AUFGABE —
In wie vielen Zeilen der Datensätze kommt die Zeichenfolge „danas“ vor? Zähle mit Beachtung der Groß- und Kleinschreibung und gib nur die Zahl an.

GESPEICHERTE DATEN —
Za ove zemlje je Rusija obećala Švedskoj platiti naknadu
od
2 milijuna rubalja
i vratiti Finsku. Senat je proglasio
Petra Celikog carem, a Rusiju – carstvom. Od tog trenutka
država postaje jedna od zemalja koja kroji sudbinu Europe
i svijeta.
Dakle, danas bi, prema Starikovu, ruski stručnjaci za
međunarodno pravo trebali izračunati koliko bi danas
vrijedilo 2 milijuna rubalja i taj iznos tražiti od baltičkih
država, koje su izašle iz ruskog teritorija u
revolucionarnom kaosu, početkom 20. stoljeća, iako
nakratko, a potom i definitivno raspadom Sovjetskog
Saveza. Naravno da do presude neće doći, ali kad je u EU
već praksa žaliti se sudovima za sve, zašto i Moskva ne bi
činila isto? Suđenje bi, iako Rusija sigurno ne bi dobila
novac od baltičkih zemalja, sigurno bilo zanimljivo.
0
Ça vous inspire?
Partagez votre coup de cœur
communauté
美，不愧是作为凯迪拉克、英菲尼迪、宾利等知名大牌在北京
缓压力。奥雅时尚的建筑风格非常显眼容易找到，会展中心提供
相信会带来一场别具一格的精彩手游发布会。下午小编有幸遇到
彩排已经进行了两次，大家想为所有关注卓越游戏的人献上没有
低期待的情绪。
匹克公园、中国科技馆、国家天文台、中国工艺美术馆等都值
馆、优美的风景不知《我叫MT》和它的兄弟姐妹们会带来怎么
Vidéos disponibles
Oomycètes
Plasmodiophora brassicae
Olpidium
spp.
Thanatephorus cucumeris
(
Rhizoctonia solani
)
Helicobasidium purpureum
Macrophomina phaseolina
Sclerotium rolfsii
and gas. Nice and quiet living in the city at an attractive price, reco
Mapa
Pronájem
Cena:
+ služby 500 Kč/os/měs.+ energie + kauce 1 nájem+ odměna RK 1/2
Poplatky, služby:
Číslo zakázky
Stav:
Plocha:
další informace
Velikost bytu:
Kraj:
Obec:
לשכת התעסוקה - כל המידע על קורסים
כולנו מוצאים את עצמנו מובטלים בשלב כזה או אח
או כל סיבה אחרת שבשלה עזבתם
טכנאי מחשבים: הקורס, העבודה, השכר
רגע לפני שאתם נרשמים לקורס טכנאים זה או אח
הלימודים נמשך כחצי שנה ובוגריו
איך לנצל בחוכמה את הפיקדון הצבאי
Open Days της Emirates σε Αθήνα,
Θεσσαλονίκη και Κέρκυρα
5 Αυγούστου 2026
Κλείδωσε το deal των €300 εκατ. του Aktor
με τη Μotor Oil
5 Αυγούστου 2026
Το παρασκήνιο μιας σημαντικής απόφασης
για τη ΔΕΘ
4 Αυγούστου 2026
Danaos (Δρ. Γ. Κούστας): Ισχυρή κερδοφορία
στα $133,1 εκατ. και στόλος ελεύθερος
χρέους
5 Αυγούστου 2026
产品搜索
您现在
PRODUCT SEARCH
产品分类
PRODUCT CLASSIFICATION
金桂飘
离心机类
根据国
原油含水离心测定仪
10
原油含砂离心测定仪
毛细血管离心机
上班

LÖSUNG —
2